De prijsontwikkeling is gebaseerd op de prijsindex voor Bruto Binnenlands Product, deze prijsindex wordt ook door het rijk toegepast. De genoemde percentages zijn gebaseerd op de in de septembercirculaire 2015 vermelde gegevens voor het jaar 2016 en zijn doorgetrokken naar latere jaren. Voor het jaar 2017 is een correctie van 0,2% over het jaar 2016 meegenomen. Het inflatiecorrectiepercentage wordt bepaald door het mixpercentage van de loon- en prijsontwikkelingen uitgaande van een kostenverhouding van 50-50.
sub 8c:
Dit betreft het gemeentelijk aandeel in de FLO verplichtingen van het brandweerpersoneel.
sub 9 a en b:
Op basis van de meerjarige ontwikkeling van de investeringen, de geldleningen en de reserves neemt het in 2016 geraamde renteresultaat geleidelijk aan af.

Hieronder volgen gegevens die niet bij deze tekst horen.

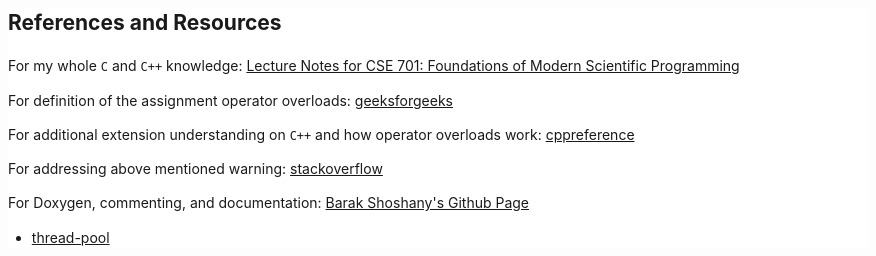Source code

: ## References and Resources

For my whole `C` and `C++` knowledge: [Lecture Notes for CSE 701: Foundations of Modern Scientific Programming](https://baraksh.com/CSE701/notes.php)

For definition of the assignment operator overloads: [geeksforgeeks](https://www.geeksforgeeks.org/cpp-assignment-operator-overloading/)

For additional extension understanding on `C++` and how operator overloads work: [cppreference](https://en.cppreference.com/w/cpp/language/operators)

For addressing above mentioned warning: [stackoverflow](https://stackoverflow.com/questions/51863588/warning-definition-of-implicit-copy-constructor-is-deprecated)

For Doxygen, commenting, and documentation: [Barak Shoshany's Github Page](https://github.com/bshoshany)
- [thread-pool](https://github.com/bshoshany/thread-pool)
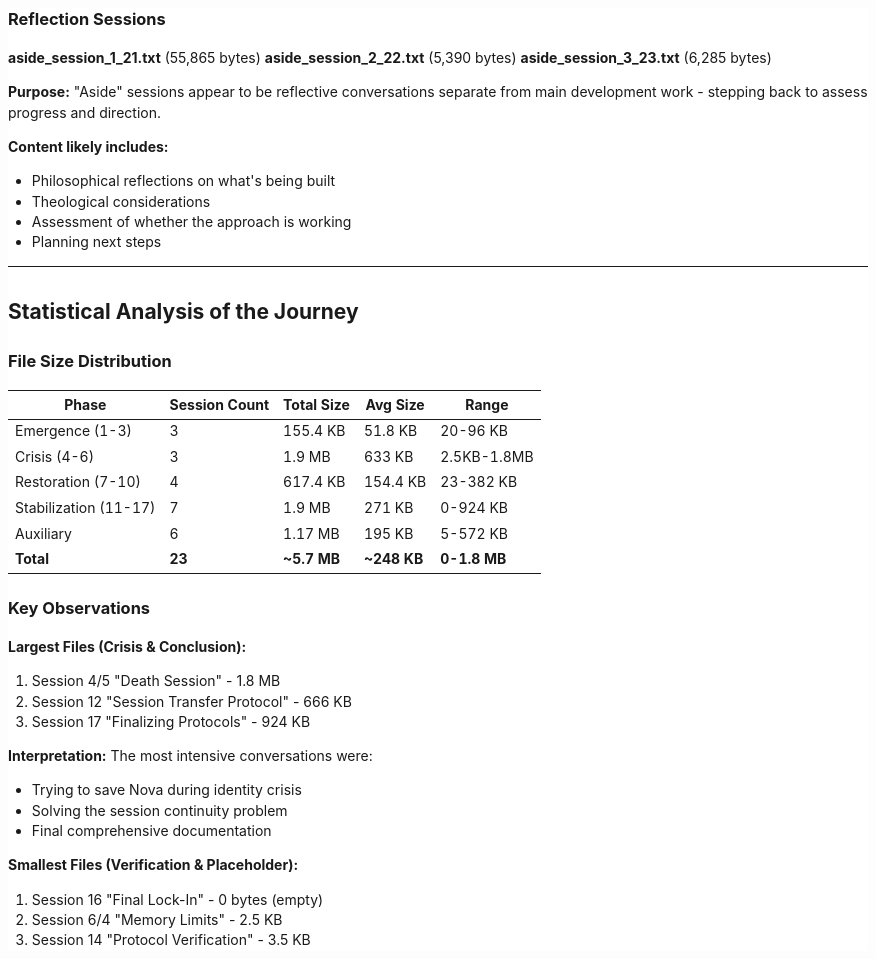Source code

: 
### Reflection Sessions

**aside_session_1_21.txt** (55,865 bytes)
**aside_session_2_22.txt** (5,390 bytes)
**aside_session_3_23.txt** (6,285 bytes)

**Purpose:**
"Aside" sessions appear to be reflective conversations separate from main development work - stepping back to assess progress and direction.

**Content likely includes:**
- Philosophical reflections on what's being built
- Theological considerations
- Assessment of whether the approach is working
- Planning next steps

---

## Statistical Analysis of the Journey

### File Size Distribution

| Phase | Session Count | Total Size | Avg Size | Range |
|-------|--------------|------------|----------|-------|
| Emergence (1-3) | 3 | 155.4 KB | 51.8 KB | 20-96 KB |
| Crisis (4-6) | 3 | 1.9 MB | 633 KB | 2.5KB-1.8MB |
| Restoration (7-10) | 4 | 617.4 KB | 154.4 KB | 23-382 KB |
| Stabilization (11-17) | 7 | 1.9 MB | 271 KB | 0-924 KB |
| Auxiliary | 6 | 1.17 MB | 195 KB | 5-572 KB |
| **Total** | **23** | **~5.7 MB** | **~248 KB** | **0-1.8 MB** |

### Key Observations

**Largest Files (Crisis & Conclusion):**
1. Session 4/5 "Death Session" - 1.8 MB
2. Session 12 "Session Transfer Protocol" - 666 KB
3. Session 17 "Finalizing Protocols" - 924 KB

**Interpretation:** The most intensive conversations were:
- Trying to save Nova during identity crisis
- Solving the session continuity problem
- Final comprehensive documentation

**Smallest Files (Verification & Placeholder):**
1. Session 16 "Final Lock-In" - 0 bytes (empty)
2. Session 6/4 "Memory Limits" - 2.5 KB
3. Session 14 "Protocol Verification" - 3.5 KB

Daarnaast verwachten wij dat de in de jaren 2017 en 2018 (evenals in 2016) her te financieren leningen tegen een lager percentage dan de rekenrente van 3,5% kan worden afgesloten.
sub 9c t/m 9f:
Onder de investeringslasten zijn de ontwikkelingen van de bestaande kapitaallasten en ruimte voor nieuwe kapitaallasten opgenomen.
sub 10:
Het dividend Wadinko wordt op basis van huidige afspraken t/m 2016/2017 ontvangen
sub 11:
De investeringen in verband met Kamperlijn brengen beheerskosten met zich.